Amour, a complex film drama with such a seemingly simple name, is primarily a treatment of human existence. It is about the ephemeral nature of our lives, the finiteness of life itself – the fact that our physical presence is not of an unlimited duration, as our cold, performance-oriented, fast-paced, modern society seems to suggest. Munich-born Austrian director Michael Haneke is a master of tackling the intangible and presenting it to the audience with incredible precision. The slow process of having to let go of each other is shown with wonderful grace in Amour. The images from cameraman Darius Khondji are very photographic in style – minimal and with great formal clarity. Haneke's production is uncomplicated and he manages the film without effects or pathos. His signature lack of sentimentality is juxtaposed here with surprising tenderness.
Audience in a pressure cookerLike in most of his films, there is a latent pressure that seems to emanate from the precise psychological profile of the old couple. Both roles are expressively and courageously interpreted by 82-year-old Jean-Louis Trintignant (A Man and a Woman, 1966) and 85-year-old Emmanuelle Riva (Hiroshima, mon amour, 1959) and in this regard, Haneke's work stands alone in contemporary cinematography. The viewer experiences an oft unbearable weight when watching Amour, but it is one of Haneke's most delicate, gentle films yet, pervaded by goodness and warmth, and by an arousing and moving gesture of humanity.

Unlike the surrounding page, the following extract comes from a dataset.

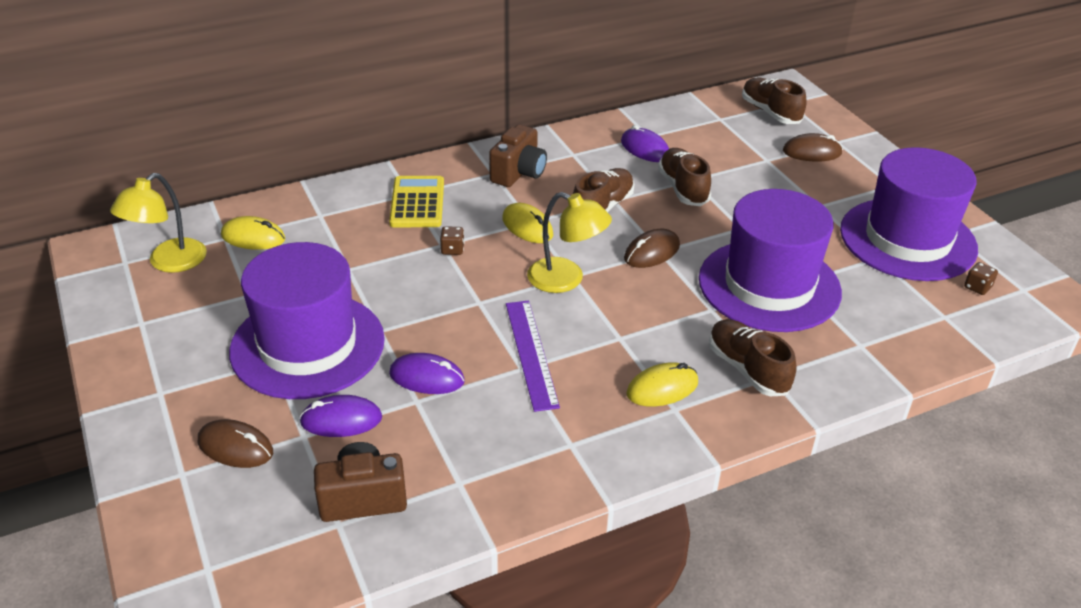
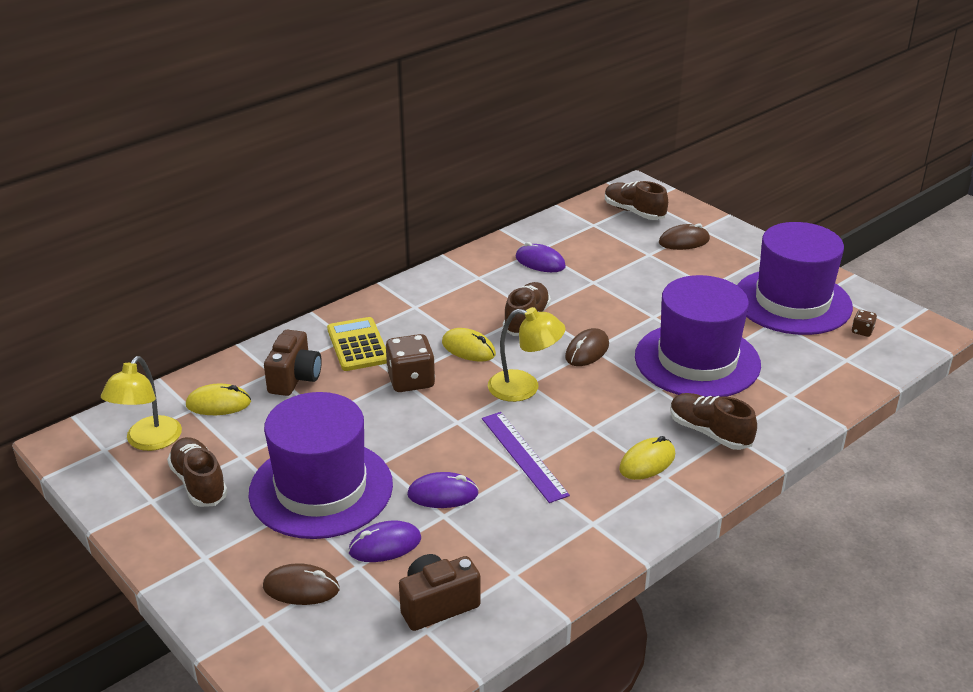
camera: 15 degrees left, 5 degrees down
(452, 249) = (411, 380): brown dice -> brown dice, size x2.07
(518, 173) = (437, 302): brown camera -> brown camera (294, 378)
(683, 188) = (588, 291): brown shoe -> brown shoe (199, 483)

Despite its utter minimalism, the events in Amour are still incredibly effective, with the scenes of letting go, of dying, of unavoidable death, and of a gentle yet imminent impact. Amour stays with you long after you leave the theater. Michael Haneke has created a masterpiece – another one – and with his Oscar he has indeed received the most highly coveted award that a filmmaker could possibly obtain.